Politics /

Fulton County DA Says Her Team's 'Work Is Accomplished,’ Setting Stage For Trump Indictment Announcement

As many as 18 people could be charged in connection with attempts to overturn the 2020 election results

Fulton County District Attorney Fani Willis has spoken out ahead of numerous possible indictments against former President Donald Trump and more than a dozen of his associates.

Following a sprawling two year investigation, Willis has hinted on multiple occasions that charges could be coming for what her office alleges were efforts to overturn the 2020 election results in Georgia.

“Some people may not be happy with the decisions that I’m making,” she told local news outlet 11 Alive during an impromptu interview while handing out school supplies in Sandy Springs. “And sometimes, when people are unhappy, they act in a way that could create harm.”

While not specifying details, Willis said that Fulton County Sheriff Patrick Labat has undertaken measures to increase security at the courthouse. Willis sent a letter this past May urging the department to prepare for a high profile announcement widely expected to be charges against the former president. Labat’s team traveled to New York and Florida — two places where Trump has already been indicted — to study how authorities there enhanced security protocols.

“I think that the sheriff is doing something smart in making sure that the courthouse stays safe,” Willis said. “I’m not willing to put any of the employees or the constituents that come to the courthouse in harm’s way.”

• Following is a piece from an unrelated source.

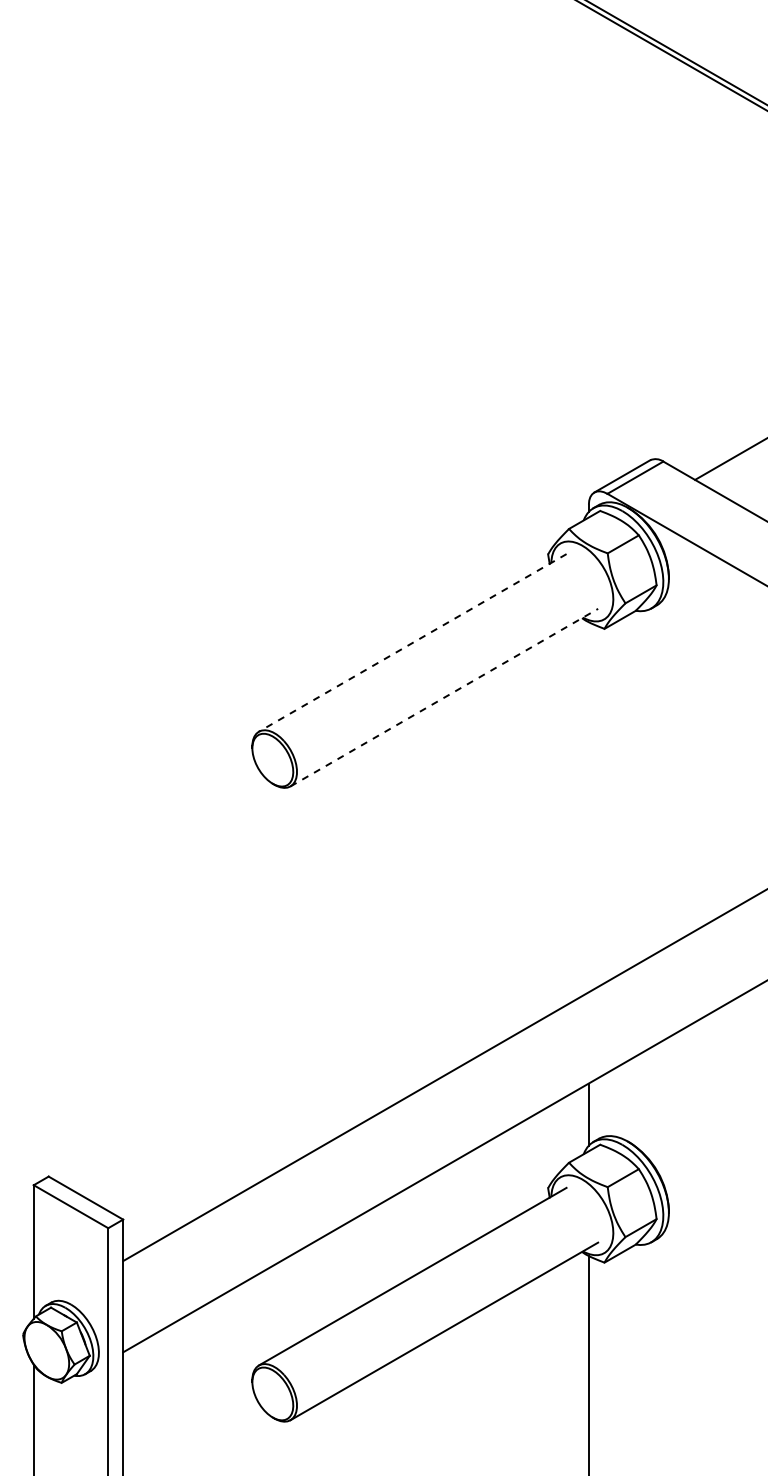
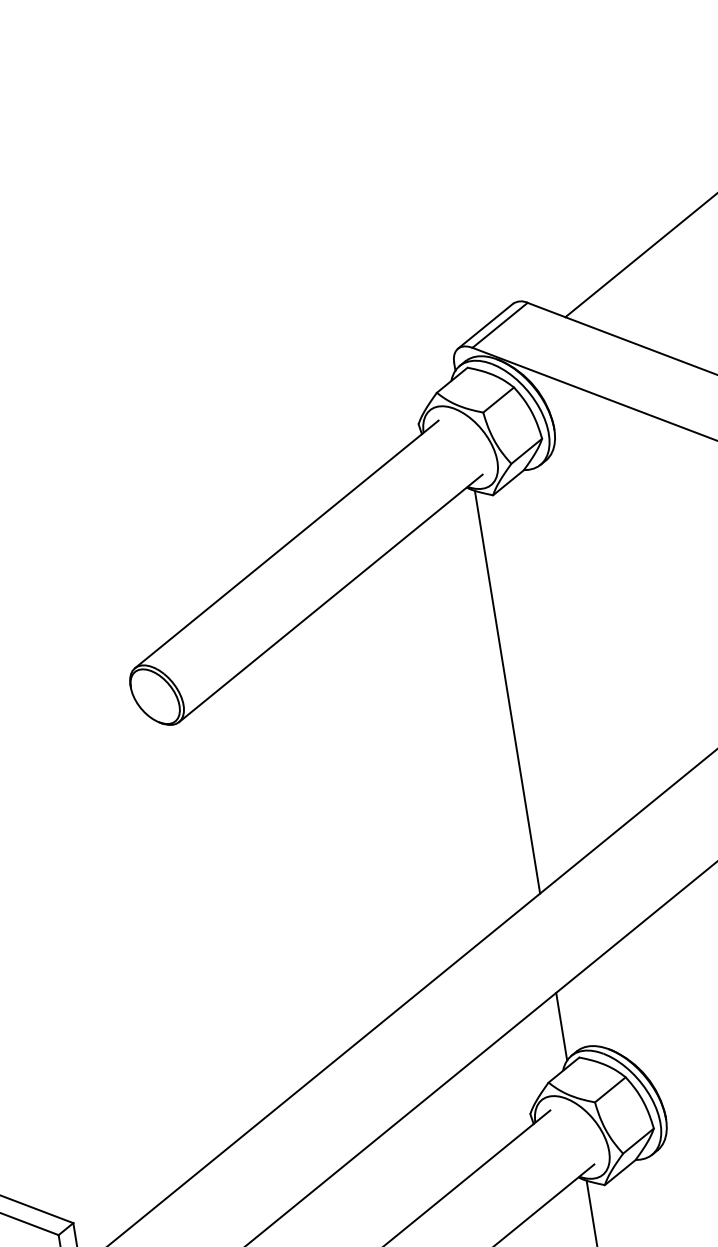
line: (412, 642) -> (286, 543), dashed -> solid
line: (444, 697) -> (331, 598), dashed -> solid
line: (588, 807) -> (507, 692), added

At least 18 people have been notified they are targets of the Fulton County investigation, though Georgia law does not require authorities to notify individuals if they are targets of an investigation.

On July 31, Judge Robert McBurney denied a motion from Trump’s legal team to disqualify Willis and stop an indictment.

In his nine-page ruling, McBurney called the Trump team’s argument “insufficient because, while being the subject (or even target) of a highly publicized criminal investigation is likely an unwelcome and unpleasant experience, no court ever has held that that status alone provides a basis for the courts to interfere with or halt the investigations.”

The Washington Post reports that local officials were considering the logistics of how high-profile defendants might surrender for arrest, citing an unnamed source familiar with the law enforcement preparations. Typically, as the Post states, those indicted in Fulton County are arrested and processed for fingerprints at the Fulton County jail prior to making an initial court appearance.

“The work is accomplished. We’ve been working for two-and-a-half years. We’re ready to go,” Willis said, hinting that formal charges will soon be announced.

The first-term district attorney, as a security precaution, has directed her team to work remotely from July 31 through mid-August, a timeline that coincides with the days during which indictments are expected.

“The Fulton County Sheriff’s Office is proactively coordinating with local, state and federal agencies to enhance security during … high profile legal proceedings at the Fulton County Courthouse,” Natalie Ammons, a spokeswoman for the sheriff’s office, told the Post in an email. “Some of the measures we are deploying, such as barriers that will limit parking near the courthouse, will be obvious to the public. For security reasons, other measures being deployed will not be as obvious.”

Under Georgia law, defendants do not have to be present when an indictment is unsealed, so the grand jury’s decision could be made public as soon as it is delivered to a judge, the Post added.

Anyone charged in an indictment would be able to negotiate the terms of surrender with authorities.